As Rating Worries Brew, France Seeks More Deficit Cuts

President Nicolas Sarkozy ordered his finance and budget ministers to come up with new steps to prune the public deficit on Wednesday, after a U.S. debt downgrade threw the spotlight on France's strained finances.

Sarkozy also urged all political parties to give their backing to a proposal for a constitutional rule to limit future deficits which is set to be defeated in one blow if put to a special two-chamber parliamentary vote.

The president summoned his top ministers and central bank chief to emergency talks on Wednesday, interrupting the summer recess, after a punishing market rout that has underscored growing anxiety over governments' debt burdens.

Finance Minister Francois Barion and Budget Minister Valerie Pecresse were asked to outline suggestions to speed up deficit cuts at an Aug. 17 meeting with Sarkozy and Prime Minister Francois Fillon. A further meeting on Aug. 24 would formally agree on the steps, Sarkozy's office said.

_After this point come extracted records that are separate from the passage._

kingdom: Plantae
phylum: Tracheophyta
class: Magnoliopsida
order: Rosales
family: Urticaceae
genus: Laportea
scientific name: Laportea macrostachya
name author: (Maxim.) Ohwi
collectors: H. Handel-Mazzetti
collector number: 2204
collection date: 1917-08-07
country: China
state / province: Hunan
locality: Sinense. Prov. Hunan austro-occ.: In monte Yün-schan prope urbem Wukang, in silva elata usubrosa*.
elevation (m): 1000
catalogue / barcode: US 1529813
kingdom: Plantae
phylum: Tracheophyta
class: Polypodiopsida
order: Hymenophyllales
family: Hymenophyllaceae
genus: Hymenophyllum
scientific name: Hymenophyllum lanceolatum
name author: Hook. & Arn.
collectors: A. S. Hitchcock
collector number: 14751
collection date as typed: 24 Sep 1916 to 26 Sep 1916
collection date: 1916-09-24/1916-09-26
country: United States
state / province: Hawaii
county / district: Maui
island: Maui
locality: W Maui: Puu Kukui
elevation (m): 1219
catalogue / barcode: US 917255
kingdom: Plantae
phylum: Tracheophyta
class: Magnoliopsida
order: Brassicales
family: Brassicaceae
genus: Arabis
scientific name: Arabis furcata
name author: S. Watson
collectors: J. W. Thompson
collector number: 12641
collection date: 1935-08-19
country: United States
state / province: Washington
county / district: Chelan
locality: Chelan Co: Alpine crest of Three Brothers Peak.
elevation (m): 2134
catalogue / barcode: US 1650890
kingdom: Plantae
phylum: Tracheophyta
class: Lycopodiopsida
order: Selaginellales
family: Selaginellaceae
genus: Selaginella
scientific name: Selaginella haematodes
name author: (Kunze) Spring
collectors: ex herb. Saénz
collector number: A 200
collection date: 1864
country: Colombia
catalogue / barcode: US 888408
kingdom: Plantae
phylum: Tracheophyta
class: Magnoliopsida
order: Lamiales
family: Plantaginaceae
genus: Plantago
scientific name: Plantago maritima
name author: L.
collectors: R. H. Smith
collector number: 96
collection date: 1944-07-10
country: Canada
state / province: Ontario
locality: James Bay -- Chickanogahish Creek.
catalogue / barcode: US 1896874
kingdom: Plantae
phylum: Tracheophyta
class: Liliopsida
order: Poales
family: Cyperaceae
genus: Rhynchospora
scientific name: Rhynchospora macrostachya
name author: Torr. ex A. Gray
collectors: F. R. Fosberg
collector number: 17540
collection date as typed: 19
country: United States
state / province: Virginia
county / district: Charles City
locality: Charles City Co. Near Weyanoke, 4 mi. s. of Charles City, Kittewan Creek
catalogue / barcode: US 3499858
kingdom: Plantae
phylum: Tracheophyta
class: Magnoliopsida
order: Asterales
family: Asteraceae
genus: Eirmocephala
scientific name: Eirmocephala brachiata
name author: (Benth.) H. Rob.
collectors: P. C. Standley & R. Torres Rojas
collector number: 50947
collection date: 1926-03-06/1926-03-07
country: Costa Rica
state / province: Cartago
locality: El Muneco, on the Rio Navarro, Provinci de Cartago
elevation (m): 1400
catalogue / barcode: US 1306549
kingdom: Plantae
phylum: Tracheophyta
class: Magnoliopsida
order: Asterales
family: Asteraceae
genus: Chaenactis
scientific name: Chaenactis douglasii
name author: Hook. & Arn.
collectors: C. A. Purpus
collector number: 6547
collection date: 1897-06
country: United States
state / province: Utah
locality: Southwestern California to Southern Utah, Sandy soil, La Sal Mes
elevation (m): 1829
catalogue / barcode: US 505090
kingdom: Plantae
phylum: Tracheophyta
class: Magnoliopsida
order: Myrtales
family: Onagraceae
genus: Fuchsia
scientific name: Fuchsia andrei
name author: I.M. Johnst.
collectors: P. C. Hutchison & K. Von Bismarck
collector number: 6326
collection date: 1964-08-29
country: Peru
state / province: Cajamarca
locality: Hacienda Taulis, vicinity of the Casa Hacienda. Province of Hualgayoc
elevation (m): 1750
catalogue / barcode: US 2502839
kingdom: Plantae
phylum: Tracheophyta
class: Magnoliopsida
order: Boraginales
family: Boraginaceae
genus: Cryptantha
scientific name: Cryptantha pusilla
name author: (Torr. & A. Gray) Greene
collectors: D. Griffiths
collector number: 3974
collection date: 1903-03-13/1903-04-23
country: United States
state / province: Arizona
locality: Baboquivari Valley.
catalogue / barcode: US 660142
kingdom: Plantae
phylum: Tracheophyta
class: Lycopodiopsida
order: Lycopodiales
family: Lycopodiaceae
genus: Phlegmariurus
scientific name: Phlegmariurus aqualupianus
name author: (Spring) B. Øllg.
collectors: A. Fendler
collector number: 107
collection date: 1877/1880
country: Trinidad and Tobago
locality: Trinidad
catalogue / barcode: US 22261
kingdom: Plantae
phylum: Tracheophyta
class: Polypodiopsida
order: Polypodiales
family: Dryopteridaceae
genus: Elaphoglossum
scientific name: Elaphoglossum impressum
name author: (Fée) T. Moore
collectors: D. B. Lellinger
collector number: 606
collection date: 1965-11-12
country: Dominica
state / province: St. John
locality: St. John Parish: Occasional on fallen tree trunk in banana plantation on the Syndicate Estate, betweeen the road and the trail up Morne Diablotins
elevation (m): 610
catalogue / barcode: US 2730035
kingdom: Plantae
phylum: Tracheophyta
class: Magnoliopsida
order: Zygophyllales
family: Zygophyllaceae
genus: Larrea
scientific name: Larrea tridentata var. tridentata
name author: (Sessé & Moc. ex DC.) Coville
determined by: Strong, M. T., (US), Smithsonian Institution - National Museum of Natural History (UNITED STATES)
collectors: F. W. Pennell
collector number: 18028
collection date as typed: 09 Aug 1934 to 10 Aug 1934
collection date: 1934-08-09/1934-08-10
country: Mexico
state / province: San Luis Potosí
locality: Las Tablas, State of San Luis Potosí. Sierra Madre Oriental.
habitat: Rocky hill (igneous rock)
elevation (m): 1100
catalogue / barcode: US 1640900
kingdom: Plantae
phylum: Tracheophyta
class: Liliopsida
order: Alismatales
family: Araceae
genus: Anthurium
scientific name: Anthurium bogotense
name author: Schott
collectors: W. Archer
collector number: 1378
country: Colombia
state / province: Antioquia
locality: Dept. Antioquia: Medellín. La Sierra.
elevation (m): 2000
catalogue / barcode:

"Whatever the impact of global uncertainty, of the announcement of the U.S. downgrade by S&P, the nervousness of markets, regardless of any of these external parameters we will take the necessary measures to reach our (deficit) targets," Baroin told reporters after the meeting.

France -- the most indebted of the euro zone's six AAA-rated states -- has vowed to cut its deficit to 4.6 percent of GDP next year and 3 percent in 2013, down from 7.1 percent in 2010 and an expected 5.7 percent this year.

Yet public debt is way above the euro zone's recommended 60 percent of GDP at around 85 percent this year and the market turmoil deals a blow to hopes investment will pick up as the country braces for bleak second-quarter growth data on Friday.

France's CAC-40 stock index plummetted as much as 23 percent in a two-week market sell-off which intensified after Standard & Poor's stripped the United States of its triple-A rating on Friday.

The cost of insuring French government debt also spiked to new peaks this week, credit default swap prices showed.

S&P has said that as things stand France's outlook is stable but markets remain concerned that French banks are among the most exposed to a worsening of Europe's government debt crisis.

DEBT BRAKE ELUSIVE

Sarkozy was at the centre of a July 21 agreement among euro zone leaders to give the EFSF rescue fund the power to buy sovereign bonds on the secondary market and aid Greece with a new multi-billion euro bailout.

With the main opposition Socialist Party on board, parliament is expected to approve the resulting adjustments to the 2011 budget at special sessions on September 6 and 7.

Left-wing lawmakers, however, have vowed to block Sarkozy's proposal for a constitutional "debt brake" if it goes to a two-chamber vote in coming weeks, part of the jockeying for political position ahead of a 2012 presidential election.

The Socialists say they support all of the cutbacks being proposed but do not want to tamper with the constitution and say the reform would have limited impact as numerical deficit ceilings would be set by particular governments anyway.

Markets, however, see the constitutional move as symbolic of France's commitment to fiscal prudence and some analysts fear that rating agencies could use a failure of the initiative to put France on negative outlook.

Sarkozy -- determined to convince the world France deserves to hold on to its Triple-A badge -- has closely followed the market meltdown of the last few days from his vacation on the French Mediterranean, his office has said, and spoken to other European leaders and U.S. President Barack Obama by telephone.

S&P has reaffirmed France's AAA rating and stable outlook at and says it has no immediate concerns over its public finances.

Yet prominent left-wing economist Jacques Attali noted S&P's report on the United States picked out France as the only Triple-A rated country facing a similar debt ratio in 2015.

"We are being explicitly picked out. We must therefore do everything to reduce our debt," he told the daily Le Monde.

Government officials indicated earlier in the week they would push to squeeze several billion euros in extra revenues from the 2012 budget, which will be debated from September.

Sarkozy has been advised to secure the extra billions by closing fiscal loopholes or slapping new taxes on the super-rich to convince investors France will not be blown off course.

Finance Minister Francois Baroin has said the 2012 budget bill will need to find more than 3 billion euros in new revenue. The Senate finance committee is eyeing between 5 and 10 billion.

"If we have to make more efforts to reach the 4.6 percent, we will make more effort," Pecresse said earlier this week, as the U.S. downgrade sent tremors through France.

Second-quarter growth is set to come in at a dismal 0.2 percent, far below a 0.9 percent spurt in the first quarter, underlining fears the French recovering is running out of steam.